Gold is posting its longest losing streak in over a century, while bitcoin is gaining relative strength, pushing the BTC-to-gold ratio roughly 30% higher since the Middle East conflict escalated.
The metal has fallen for 10 straight sessions—its worst run since February 1920—according to Katie Greifeld. Prices have dropped as much as 27% from January’s all-time high, sliding to around $4,090 before finding support at the 200-day moving average, a widely followed indicator of longer-term trend direction.
Gold has since rebounded about 2% over the past 24 hours, suggesting the sell-off may be nearing an end. Even so, it remains down roughly 12% since tensions in the Middle East intensified in late February.
Meanwhile, bitcoin—often dubbed “digital gold”—is holding above $70,000. This has lifted the bitcoin-to-gold ratio to just under 16 ounces, up from around 12 ounces before the conflict, highlighting bitcoin’s outperformance.
Charlie Morris noted that bitcoin has steadily strengthened against gold since first surpassing one ounce in 2017. The ratio has continued to build higher lows across cycles and now approaches 16 ounces, with potential to climb further if gold’s momentum continues to fade.
Historically, gold tends to lead market cycles, often rallying first before consolidating, allowing bitcoin to catch up and outperform in later phases.

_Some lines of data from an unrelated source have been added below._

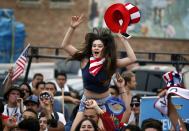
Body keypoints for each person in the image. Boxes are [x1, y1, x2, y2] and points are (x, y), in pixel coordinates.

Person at [61, 14, 137, 131]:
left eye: (99, 46)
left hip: (105, 102)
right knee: (74, 129)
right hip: (86, 101)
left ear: (105, 48)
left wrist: (123, 40)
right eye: (94, 45)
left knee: (103, 129)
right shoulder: (84, 59)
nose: (96, 48)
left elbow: (132, 59)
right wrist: (72, 28)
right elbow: (65, 46)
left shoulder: (110, 62)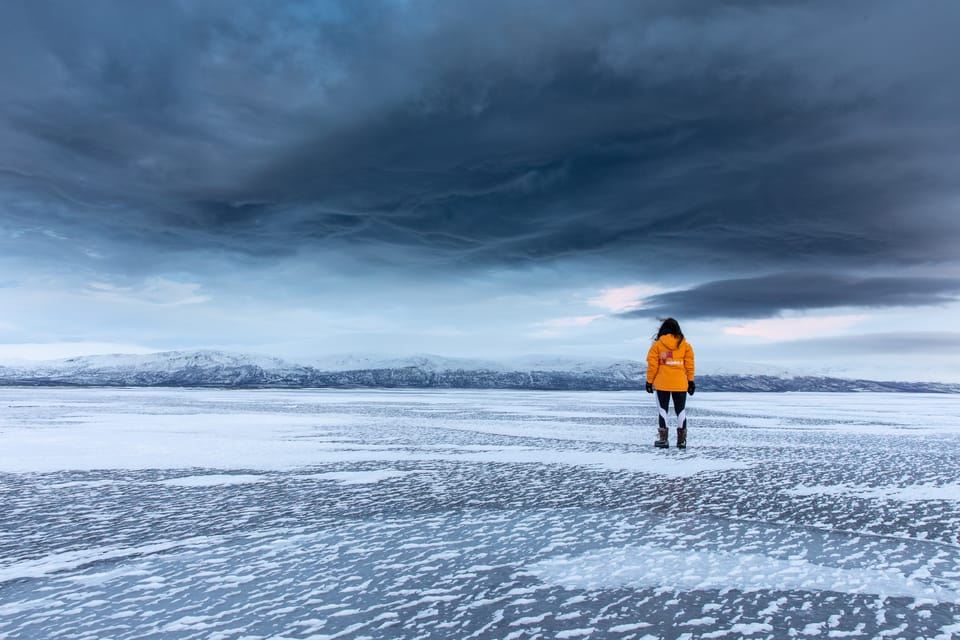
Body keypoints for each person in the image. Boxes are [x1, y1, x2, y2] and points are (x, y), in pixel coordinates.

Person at [645, 317, 695, 449]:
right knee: (681, 411)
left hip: (662, 384)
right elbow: (689, 365)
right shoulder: (685, 346)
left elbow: (652, 366)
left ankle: (663, 440)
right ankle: (681, 441)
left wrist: (649, 382)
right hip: (680, 384)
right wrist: (690, 381)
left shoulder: (657, 346)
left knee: (663, 411)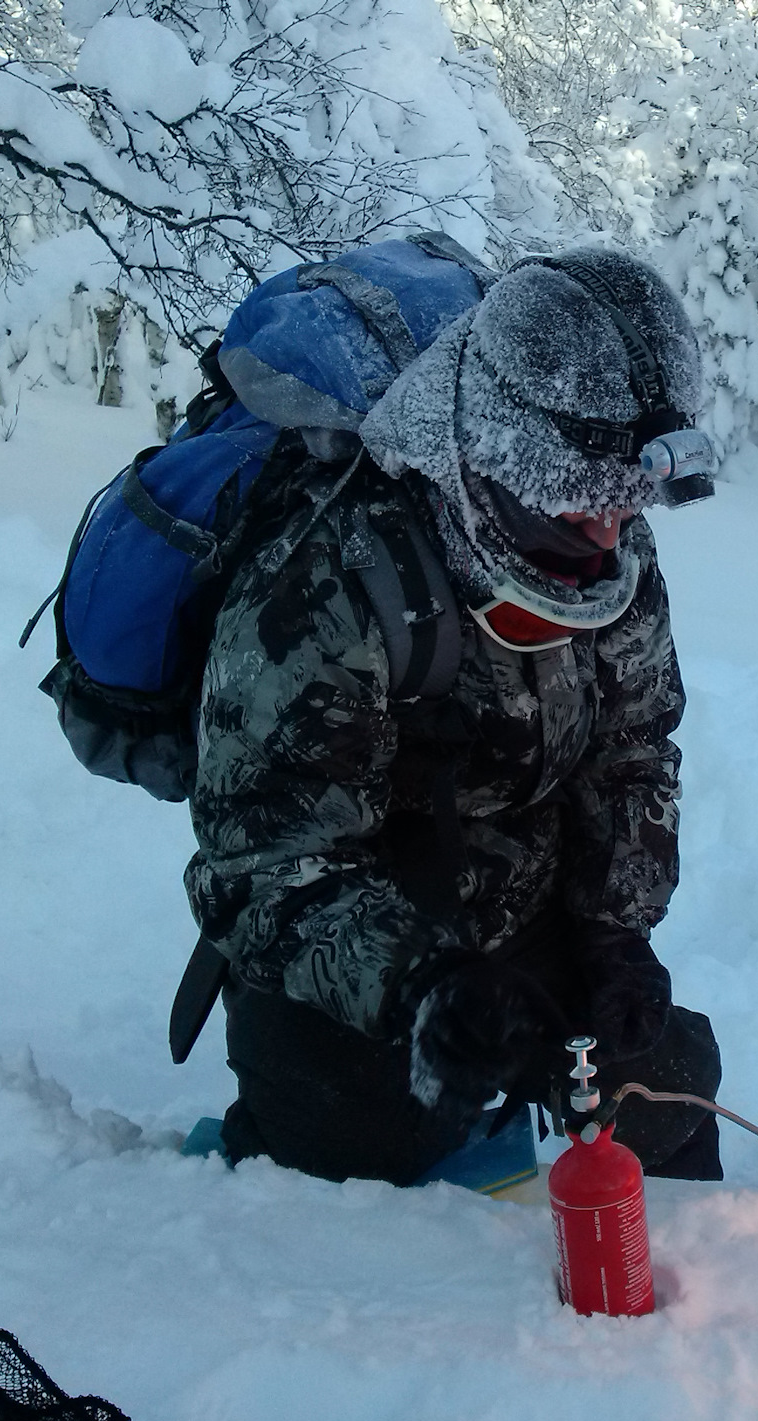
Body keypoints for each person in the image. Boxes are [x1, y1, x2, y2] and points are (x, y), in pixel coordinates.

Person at [182, 246, 723, 1184]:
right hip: (350, 933)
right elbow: (262, 859)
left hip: (524, 904)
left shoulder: (611, 551)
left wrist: (614, 933)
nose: (610, 533)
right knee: (365, 1140)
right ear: (498, 462)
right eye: (581, 507)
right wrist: (417, 987)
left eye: (627, 507)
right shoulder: (333, 579)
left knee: (665, 1087)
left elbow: (633, 749)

However, Eric Balchunas argues that the relationship between the two assets is not strictly inverse but largely uncorrelated. He pointed out that gold-backed funds such as SPDR Gold Trust (GLD) and iShares Gold Trust (IAU) have seen billions in outflows over the past week.
By contrast, bitcoin ETFs have attracted around $2.5 billion in inflows this month, with only about $140 million in net outflows year-to-date—even as bitcoin remains roughly 20% lower over that period.